Walt Disney Company (NYSE:DIS) will release earnings results for the third quarter before the opening bell on Wednesday, Aug. 6.
Analysts expect the Burbank, California-based company to report quarterly earnings at $1.44 per share, versus $1.39 per share in the year-ago period. Disney projects to report quarterly revenue at $23.76 billion, compared to $23.16 billion a year earlier, according to data from Benzinga Pro.
With the recent buzz around Disney, some investors may also be eyeing potential gains from the company's dividends. Currently, Disney offers an annual dividend yield of 0.84%. That’s a semi-annual dividend amount of 50 cents per share ($1.00 a year).
To figure out how to earn $500 monthly from Disney, we start with the yearly target of $6,000 ($500 x 12 months).
Next, we take this amount and divide it by Disney's $1.00 dividend: $6,000 / $1.00 = 6,000 shares.

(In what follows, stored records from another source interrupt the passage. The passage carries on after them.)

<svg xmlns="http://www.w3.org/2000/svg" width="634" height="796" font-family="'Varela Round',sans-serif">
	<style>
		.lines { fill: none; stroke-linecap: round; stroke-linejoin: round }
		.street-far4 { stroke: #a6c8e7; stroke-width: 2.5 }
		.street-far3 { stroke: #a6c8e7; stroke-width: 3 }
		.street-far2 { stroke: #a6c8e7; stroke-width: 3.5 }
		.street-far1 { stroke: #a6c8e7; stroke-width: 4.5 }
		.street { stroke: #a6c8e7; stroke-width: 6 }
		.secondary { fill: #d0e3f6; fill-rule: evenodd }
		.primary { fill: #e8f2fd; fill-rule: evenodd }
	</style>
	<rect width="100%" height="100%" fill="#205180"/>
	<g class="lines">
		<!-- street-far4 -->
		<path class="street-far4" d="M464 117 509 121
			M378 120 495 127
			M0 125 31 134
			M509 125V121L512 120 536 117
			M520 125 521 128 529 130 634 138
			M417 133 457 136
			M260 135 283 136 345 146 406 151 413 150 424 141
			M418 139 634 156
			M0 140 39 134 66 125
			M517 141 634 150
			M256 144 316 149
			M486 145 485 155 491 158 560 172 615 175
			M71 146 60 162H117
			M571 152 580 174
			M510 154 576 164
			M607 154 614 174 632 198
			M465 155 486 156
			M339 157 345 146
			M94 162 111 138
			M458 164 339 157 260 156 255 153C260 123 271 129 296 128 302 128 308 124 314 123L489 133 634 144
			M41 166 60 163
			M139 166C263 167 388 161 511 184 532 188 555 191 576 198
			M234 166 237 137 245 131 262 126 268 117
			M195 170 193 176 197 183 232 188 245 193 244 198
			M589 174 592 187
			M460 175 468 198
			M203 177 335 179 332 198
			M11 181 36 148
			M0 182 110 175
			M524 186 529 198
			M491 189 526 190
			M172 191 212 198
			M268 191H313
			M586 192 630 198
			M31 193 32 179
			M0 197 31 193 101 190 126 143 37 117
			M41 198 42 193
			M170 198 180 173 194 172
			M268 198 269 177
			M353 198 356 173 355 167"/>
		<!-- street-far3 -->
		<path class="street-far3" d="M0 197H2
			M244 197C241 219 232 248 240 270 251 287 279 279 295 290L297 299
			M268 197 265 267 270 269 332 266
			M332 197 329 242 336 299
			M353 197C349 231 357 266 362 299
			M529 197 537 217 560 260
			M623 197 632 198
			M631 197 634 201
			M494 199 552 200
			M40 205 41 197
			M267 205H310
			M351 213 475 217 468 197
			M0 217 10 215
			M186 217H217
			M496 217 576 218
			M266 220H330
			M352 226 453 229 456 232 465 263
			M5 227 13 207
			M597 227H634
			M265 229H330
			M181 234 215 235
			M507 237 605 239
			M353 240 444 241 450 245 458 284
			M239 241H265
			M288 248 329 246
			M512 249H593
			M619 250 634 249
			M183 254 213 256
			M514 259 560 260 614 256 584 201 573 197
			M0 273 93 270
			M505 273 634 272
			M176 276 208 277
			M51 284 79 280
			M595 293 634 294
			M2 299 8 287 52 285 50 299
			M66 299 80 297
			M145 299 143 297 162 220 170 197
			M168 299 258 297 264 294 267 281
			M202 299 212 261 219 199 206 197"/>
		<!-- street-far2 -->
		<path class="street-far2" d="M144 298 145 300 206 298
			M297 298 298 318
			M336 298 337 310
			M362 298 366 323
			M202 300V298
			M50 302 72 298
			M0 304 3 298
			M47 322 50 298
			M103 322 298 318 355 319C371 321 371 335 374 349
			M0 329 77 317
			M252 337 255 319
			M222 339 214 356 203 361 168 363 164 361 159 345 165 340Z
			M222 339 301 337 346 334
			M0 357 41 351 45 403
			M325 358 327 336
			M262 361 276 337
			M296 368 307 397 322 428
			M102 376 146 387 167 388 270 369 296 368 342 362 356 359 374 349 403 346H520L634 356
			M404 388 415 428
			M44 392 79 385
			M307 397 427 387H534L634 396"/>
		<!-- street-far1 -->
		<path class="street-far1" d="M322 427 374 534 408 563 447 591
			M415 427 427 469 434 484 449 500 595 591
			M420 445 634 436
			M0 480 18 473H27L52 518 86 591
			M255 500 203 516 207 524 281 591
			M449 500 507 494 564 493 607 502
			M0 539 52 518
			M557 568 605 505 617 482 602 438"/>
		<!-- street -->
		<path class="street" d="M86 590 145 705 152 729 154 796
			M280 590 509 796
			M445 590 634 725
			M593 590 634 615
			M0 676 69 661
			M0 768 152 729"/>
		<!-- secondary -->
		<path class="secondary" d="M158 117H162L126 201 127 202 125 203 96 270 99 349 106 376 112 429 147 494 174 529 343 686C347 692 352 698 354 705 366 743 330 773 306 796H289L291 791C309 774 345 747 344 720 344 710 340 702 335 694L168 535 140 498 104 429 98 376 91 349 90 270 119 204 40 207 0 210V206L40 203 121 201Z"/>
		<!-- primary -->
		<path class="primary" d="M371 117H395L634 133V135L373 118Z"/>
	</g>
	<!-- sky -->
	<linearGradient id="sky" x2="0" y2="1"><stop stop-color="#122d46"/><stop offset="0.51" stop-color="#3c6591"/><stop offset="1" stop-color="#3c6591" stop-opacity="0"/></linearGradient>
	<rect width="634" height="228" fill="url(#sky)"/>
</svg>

So, an investor would need to own approximately $716,100 worth of Disney, or 6,000 shares to generate a monthly dividend income of $500.
Assuming a more conservative goal of $100 monthly ($1,200 annually), we do the same calculation: $1,200 / $1.00 = 1,200 shares, or $143,220 to generate a monthly dividend income of $100.
Note that dividend yield can change on a rolling basis, as the dividend payment and the stock price both fluctuate over time.
The dividend yield is calculated by dividing the annual dividend payment by the current stock price. As the stock price changes, the dividend yield will also change.
For example, if a stock pays an annual dividend of $2 and its current price is $50, its dividend yield would be 4%. However, if the stock price increases to $60, the dividend yield would decrease to 3.33% ($2/$60).
Conversely, if the stock price decreases to $40, the dividend yield would increase to 5% ($2/$40).
Further, the dividend payment itself can also change over time, which can also impact the dividend yield. If a company increases its dividend payment, the dividend yield will increase even if the stock price remains the same. Similarly, if a company decreases its dividend payment, the dividend yield will decrease.
DIS Price Action: Shares of Disney gained by 2.4% to close at $119.35 on Monday.
Analyst Take: On Monday, Morgan Stanley analyst Benjamin Swinburne maintained a Disney rating of Overweight. He also raised the price target from $120 to $140. Evercore ISI Group analyst Vijay Jayant maintained the stock with an Outperform rating. He raised the price target from $134 to $140.